**DATASET RECORDS:**
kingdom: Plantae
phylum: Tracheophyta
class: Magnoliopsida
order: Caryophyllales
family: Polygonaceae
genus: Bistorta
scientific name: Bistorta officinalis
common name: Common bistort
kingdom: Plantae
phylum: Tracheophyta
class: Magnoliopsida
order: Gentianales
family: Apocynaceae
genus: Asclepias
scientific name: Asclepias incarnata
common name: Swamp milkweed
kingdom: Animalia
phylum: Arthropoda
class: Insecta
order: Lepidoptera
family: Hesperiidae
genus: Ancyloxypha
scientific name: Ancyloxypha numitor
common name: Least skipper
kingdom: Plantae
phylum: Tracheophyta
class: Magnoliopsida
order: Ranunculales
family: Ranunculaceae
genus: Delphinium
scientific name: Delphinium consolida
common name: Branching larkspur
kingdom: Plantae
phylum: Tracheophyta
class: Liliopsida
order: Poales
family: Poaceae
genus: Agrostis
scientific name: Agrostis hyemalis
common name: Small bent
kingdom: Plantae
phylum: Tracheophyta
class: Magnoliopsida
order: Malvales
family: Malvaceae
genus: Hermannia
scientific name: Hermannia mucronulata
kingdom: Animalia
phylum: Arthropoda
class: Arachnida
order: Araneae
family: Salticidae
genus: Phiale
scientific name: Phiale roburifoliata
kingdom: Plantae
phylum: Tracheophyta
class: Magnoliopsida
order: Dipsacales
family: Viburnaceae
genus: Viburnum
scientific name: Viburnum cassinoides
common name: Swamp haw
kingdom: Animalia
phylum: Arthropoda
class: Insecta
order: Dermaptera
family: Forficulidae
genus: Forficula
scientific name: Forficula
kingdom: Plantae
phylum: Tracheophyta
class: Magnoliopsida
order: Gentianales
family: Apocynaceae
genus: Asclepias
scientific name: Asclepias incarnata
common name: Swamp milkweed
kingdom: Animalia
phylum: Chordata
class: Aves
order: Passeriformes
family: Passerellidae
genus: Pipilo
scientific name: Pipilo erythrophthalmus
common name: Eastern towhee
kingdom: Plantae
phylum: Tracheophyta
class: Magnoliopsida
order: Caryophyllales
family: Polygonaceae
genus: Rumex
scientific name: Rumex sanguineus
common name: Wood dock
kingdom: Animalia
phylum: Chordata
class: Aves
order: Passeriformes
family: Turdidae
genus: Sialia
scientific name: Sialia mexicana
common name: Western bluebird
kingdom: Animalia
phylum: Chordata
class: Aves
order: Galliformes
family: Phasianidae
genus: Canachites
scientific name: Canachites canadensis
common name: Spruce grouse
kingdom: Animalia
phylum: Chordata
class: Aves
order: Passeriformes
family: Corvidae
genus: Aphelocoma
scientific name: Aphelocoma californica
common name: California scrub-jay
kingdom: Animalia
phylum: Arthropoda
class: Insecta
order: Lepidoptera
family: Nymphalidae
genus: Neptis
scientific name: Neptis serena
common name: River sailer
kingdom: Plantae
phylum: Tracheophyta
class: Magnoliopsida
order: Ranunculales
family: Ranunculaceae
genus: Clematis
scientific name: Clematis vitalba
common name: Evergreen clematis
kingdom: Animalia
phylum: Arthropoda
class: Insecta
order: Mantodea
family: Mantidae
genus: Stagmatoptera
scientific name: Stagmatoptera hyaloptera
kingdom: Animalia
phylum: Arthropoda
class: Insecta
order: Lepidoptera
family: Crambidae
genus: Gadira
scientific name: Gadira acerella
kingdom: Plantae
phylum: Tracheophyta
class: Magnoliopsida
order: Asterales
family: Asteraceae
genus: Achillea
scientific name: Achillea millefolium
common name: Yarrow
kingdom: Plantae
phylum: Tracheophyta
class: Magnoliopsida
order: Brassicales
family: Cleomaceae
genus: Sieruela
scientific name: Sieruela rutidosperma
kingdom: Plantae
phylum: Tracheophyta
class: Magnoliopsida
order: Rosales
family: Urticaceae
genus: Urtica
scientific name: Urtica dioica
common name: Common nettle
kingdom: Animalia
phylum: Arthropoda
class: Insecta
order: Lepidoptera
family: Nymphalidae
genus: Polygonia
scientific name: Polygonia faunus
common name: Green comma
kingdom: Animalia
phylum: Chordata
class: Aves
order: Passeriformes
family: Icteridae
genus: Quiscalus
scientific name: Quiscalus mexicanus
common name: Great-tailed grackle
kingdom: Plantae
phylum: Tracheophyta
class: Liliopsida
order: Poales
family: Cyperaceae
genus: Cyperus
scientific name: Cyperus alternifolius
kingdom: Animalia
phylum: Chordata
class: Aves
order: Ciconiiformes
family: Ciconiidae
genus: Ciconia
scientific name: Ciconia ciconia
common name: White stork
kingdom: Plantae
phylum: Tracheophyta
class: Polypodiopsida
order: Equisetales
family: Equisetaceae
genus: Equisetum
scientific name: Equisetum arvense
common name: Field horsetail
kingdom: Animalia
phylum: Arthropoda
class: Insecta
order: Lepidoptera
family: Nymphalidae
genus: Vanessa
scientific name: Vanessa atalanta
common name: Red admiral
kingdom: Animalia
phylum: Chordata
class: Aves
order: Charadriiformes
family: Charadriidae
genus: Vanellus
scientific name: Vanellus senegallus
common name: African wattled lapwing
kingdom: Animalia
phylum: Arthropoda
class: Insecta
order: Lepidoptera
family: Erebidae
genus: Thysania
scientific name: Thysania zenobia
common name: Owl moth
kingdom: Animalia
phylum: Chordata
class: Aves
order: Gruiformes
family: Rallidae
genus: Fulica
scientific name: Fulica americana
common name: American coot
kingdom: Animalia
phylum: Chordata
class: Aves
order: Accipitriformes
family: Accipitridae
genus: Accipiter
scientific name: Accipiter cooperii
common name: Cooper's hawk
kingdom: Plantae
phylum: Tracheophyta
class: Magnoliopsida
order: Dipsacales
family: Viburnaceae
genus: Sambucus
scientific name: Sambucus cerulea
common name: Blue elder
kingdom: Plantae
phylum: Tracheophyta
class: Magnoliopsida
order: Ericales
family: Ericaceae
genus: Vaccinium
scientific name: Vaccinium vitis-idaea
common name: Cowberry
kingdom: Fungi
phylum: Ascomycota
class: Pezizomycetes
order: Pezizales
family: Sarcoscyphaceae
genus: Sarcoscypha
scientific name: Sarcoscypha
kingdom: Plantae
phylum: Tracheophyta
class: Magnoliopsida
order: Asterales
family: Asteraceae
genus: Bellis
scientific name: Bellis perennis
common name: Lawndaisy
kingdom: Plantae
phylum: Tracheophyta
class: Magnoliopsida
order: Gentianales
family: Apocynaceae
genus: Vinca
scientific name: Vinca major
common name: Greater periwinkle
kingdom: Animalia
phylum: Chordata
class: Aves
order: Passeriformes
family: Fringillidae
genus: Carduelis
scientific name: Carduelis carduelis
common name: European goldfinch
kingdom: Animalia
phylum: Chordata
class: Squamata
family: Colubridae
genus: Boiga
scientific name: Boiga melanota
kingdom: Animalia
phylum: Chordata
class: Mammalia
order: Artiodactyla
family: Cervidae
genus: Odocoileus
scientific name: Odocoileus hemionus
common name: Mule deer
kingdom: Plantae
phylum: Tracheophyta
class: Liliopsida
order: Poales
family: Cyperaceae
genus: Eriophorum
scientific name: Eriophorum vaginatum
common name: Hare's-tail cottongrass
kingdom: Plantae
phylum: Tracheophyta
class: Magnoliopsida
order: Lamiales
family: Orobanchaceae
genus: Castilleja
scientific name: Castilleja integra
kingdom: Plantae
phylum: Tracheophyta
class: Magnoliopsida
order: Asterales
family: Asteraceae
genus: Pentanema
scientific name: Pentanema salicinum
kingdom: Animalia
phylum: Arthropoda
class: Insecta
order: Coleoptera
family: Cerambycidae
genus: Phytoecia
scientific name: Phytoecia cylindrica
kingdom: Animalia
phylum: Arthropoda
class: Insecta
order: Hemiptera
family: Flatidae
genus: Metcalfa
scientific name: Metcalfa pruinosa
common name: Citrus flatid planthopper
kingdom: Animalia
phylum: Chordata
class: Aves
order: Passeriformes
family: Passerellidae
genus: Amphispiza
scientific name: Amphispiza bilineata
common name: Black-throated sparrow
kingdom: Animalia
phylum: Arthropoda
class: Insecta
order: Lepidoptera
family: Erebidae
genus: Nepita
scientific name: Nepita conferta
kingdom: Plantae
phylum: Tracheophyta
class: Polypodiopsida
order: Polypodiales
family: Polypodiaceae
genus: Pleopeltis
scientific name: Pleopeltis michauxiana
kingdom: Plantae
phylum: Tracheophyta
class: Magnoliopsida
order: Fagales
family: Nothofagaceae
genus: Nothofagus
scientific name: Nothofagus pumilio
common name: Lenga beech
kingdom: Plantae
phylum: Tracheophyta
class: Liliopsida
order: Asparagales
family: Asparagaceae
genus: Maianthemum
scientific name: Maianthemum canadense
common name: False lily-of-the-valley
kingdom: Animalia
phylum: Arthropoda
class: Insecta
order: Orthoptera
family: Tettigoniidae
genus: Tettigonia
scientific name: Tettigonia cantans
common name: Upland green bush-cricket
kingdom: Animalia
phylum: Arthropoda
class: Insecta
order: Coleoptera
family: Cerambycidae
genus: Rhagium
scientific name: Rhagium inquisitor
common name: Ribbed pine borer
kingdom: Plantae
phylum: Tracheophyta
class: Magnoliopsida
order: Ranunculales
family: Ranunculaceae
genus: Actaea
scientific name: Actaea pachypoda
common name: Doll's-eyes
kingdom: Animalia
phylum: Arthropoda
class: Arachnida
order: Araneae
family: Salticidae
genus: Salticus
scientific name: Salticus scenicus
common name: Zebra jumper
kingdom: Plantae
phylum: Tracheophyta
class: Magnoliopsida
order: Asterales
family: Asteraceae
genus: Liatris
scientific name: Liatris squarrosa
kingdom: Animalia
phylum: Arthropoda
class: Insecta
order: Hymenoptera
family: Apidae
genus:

**GIVEN TASK:**
Rewrite the entries beginning at the line that contains "order: Galliformes" and continuing through the line that contains "genus: Achillea", putting "vernacular name" wherever "common name" appears and leaving everything else as it is.

**EXPECTED OUTPUT:**
order: Galliformes
family: Phasianidae
genus: Canachites
scientific name: Canachites canadensis
vernacular name: Spruce grouse
kingdom: Animalia
phylum: Chordata
class: Aves
order: Passeriformes
family: Corvidae
genus: Aphelocoma
scientific name: Aphelocoma californica
vernacular name: California scrub-jay
kingdom: Animalia
phylum: Arthropoda
class: Insecta
order: Lepidoptera
family: Nymphalidae
genus: Neptis
scientific name: Neptis serena
vernacular name: River sailer
kingdom: Plantae
phylum: Tracheophyta
class: Magnoliopsida
order: Ranunculales
family: Ranunculaceae
genus: Clematis
scientific name: Clematis vitalba
vernacular name: Evergreen clematis
kingdom: Animalia
phylum: Arthropoda
class: Insecta
order: Mantodea
family: Mantidae
genus: Stagmatoptera
scientific name: Stagmatoptera hyaloptera
kingdom: Animalia
phylum: Arthropoda
class: Insecta
order: Lepidoptera
family: Crambidae
genus: Gadira
scientific name: Gadira acerella
kingdom: Plantae
phylum: Tracheophyta
class: Magnoliopsida
order: Asterales
family: Asteraceae
genus: Achillea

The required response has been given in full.